2. The setup interferes a bit with the body shutter release, although it wasn't too hard to reach it around the flash. It's possible to turn the bracket around and mount the flash on the left side of the camera, with a little work. The bracket will easily clear the strap on the left, but would require some modification to the bracket. As I mentioned above, the cold shoe is constructed with a metal tab on the front of the shoe as a "stop" when you slide the flash in. You'd have to bend it down out of the way so that you could mount the flash from the former "front" of the shoe, and rely on the screw or clamp on your flash alone to hold the unit steady. The shoe is mounted to the bracket with 3 screws, so you can't just unscrew the whole shoe from the bracket and turn it around as the holes will not line up. It would require drilling new holes in the bracket, so I think it would simply be easier to bend down the tab to allow the flash to slide in from the former front of the shoe.
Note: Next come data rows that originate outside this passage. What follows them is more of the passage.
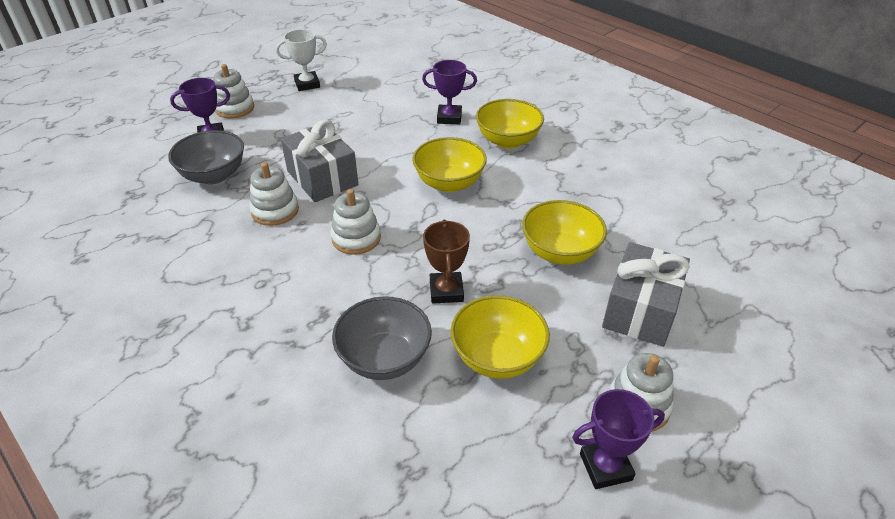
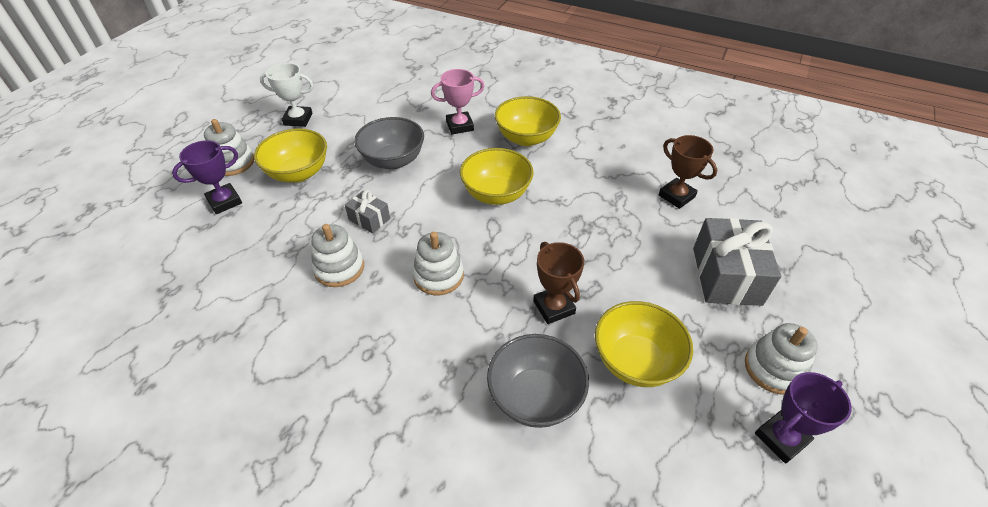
camera: 20 degrees left, 5 degrees up
grey bowl [168,130,244,184] -> grey bowl moved to [354,117,424,170]
white trophy [276,29,327,91] -> white trophy turned 45 degrees clockwise [260,63,314,127]
grey gift [281,120,358,202] -> grey gift [345,190,390,234], size x0.51
purple trophy [422,60,477,124] -> pink trophy [431,69,485,134]
yellow bowl [522,200,607,265] -> yellow bowl moved to [254,128,327,182]
none -> brown trophy [659,135,717,209]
Thanks again for your help.
-- Greg Lawhon (firstname.lastname@example.org), December 03, 2000.
By the way, I forgot to mention that the Coastar bracket cost $12.
-- Greg Lawhon (email@example.com), December 03, 2000.
HiGreg, On my corwn graphis I have the original flash bracket on it, SO i took a sunpack 555 flash, modified a pair of graphic clamps to fit the flash and use the original mount where the battery case mounts.
good luck, bill
-- Bill Jefferson (firstname.lastname@example.org), December 04, 2000.
Have you given any thought about using what the old press photographers used, "bulb" flash in an old graflex gun flash? I own a Speed and use it with the bulb flash...it sure gives alot of light and with the bulb a different look. It not real fast, bulb burns your hands. I shoot at about F16-22 with 400 speed film. Just an idea.